Ce dernier comité technique de l'année pourrait facilement être rebaptisé Bilan statistique de la politique sociale de la DGFiP, puisque les deux points à l'ordre du jour ont trait au bilan social de la DGFiP et à celui, toujours très attendu, de la formation professionnelle. Nous interviendrons, et sans doute assez longuement, sur ces deux points. Nous regrettons cependant que l'examen du baromètre social ne soit pas également posé à l'ordre du jour de ce CTR.
Liminaire
En préalable nous tenons à signaler que la durée prévisible de cette séance ne peut constituer pour Solidaires Finances Publiques, un frein, voire une entrave, à l'expression des représentants des personnels (que nous sommes). En clair, nous demandons et ce, dans un délai raisonnable, un nouveau rendez-vous sous format CTR, dans l'hypothèse où nous ne pourrions pas terminer l'examen de ces deux points inscrits à l'ordre du jour.

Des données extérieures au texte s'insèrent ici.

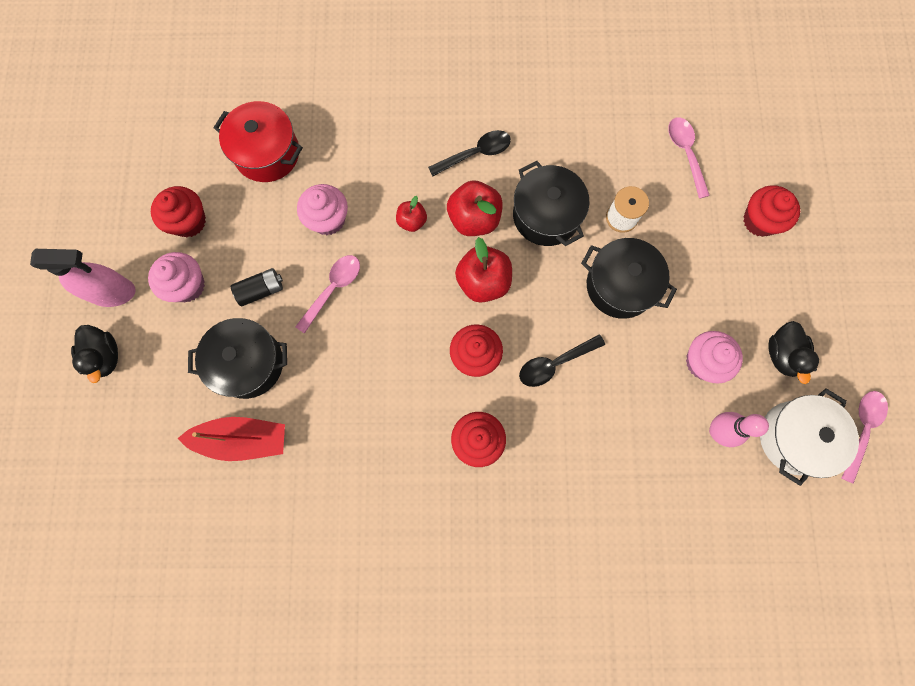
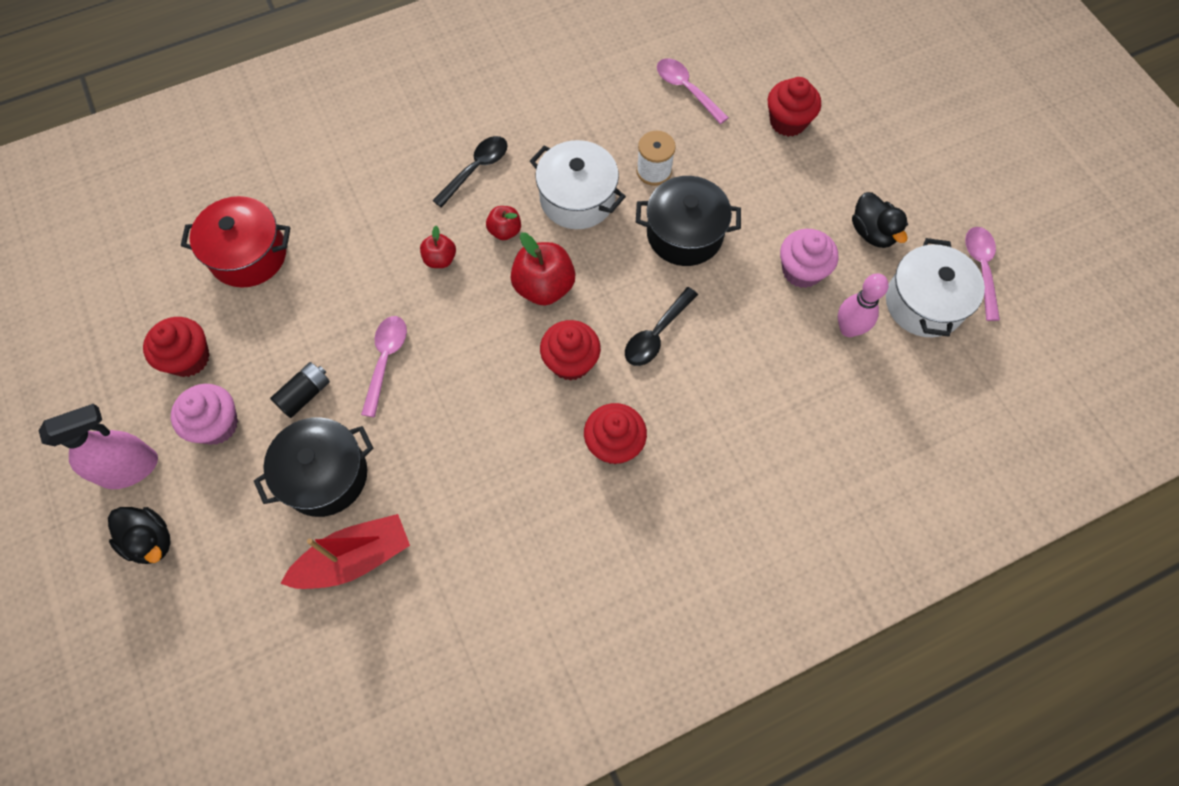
camera: 25 degrees left, 10 degrees down
pink cupcake [297,184,348,235] -> none
red apple [447,180,503,236] -> red apple [486,206,521,240], size x0.57
black pot [513,161,590,246] -> white pot [530,140,626,229]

Si nous vous alertons d'emblée à ce propos, c'est bien aussi, qu’au-delà de ces deux points, la période et le contexte nous conduisent à devoir aborder dans le cadre de cette présente liminaire des sujets et des questions qui ne relèvent pas forcément de l'exercice du bilan et qui attendent, cela va de soi, des réponses.

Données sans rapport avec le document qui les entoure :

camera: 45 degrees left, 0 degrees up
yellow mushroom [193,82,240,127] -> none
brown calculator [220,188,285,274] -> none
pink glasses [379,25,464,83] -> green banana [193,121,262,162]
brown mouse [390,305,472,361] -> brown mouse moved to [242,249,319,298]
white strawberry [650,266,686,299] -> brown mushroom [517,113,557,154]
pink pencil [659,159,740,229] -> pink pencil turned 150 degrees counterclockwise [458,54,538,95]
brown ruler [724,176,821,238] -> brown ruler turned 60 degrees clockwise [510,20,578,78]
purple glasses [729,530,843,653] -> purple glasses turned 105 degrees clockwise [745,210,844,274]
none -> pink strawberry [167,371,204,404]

Venons-en donc au contexte. Rassurez-vous, nous n'entrerons pas ici dans une critique exhaustive de la politique actuelle notamment sur le plan économique, budgétaire et social, car cela pourrait conduire à minimiser certaines parts de responsabilité revenant à la haute administration.
Nous sommes bien loin du temps, où certains hauts fonctionnaires voyaient en l'administration un laboratoire social. Désormais, vous renvoyez les partenaires sociaux au respect aveugle des décisions du parlement, des orientations du gouvernement. Nous n'aurions pas d'autre alternative que de subir et de nous adapter à des réductions sans fin des moyens et des ambitions du service du public. Pire, certains acteurs de la haute fonction publique semblent vouloir aller au-delà de ce qui pourrait être pensé par les plus libéraux des lobbyistes, qui n'ont pour objectif que de tout marchandiser, y compris le service public. Ainsi, tous s'engagent dans des réflexions qui à court terme, viseront à privatiser à tour de bras avant même que la commission Cap 22 ne rendent ses conclusions. A la DGFiP, vous anticipez même certaines préconisations structurelles de la Cour des comptes, alors que souvent vous semblez vouloir afficher une distance notable avec la Cour.
En cette fin d'année, nous ne pouvons que faire le constat d'un dialogue social réduit à un alibi pour l'ex-parité administrative, qui ne le conçoit que comme un faire-valoir ou à défaut un passage obligé.
Alors qu'attendons-nous de nos « directeurs d'administration centrale » ? Qu'ils Refusent, comme le directeur du CEREMA, d'être complice de la destruction de la DGFiP ? Qu'ils s'opposent, comme l'ancien chef d’État-major des Armées, aux restrictions budgétaires ? Plus simple et moins téméraire ; qu'ils informent en amont de leurs décisions, de leurs choix et qu'ils les mettent en débat dans ce type d'instance. Nous appelons de nos vœux que vous renonciez à faire entrer le loup du privé dans la bergerie du service public. A la DGFiP, cela concerne d'abord l'accueil téléphonique des usagers particuliers, la privatisation rampante de la gestion publique, mais également les services informatiques !
Alors que nous sommes à une croisée des chemins, l'administration pourrait aussi tenir compte des remarques de la Cour des comptes et du Sénat, à savoir mieux mesurer et analyser l’impact prévisionnel des nouvelles technologies en termes d’économies, d’emplois et d’évolution des compétences des agents.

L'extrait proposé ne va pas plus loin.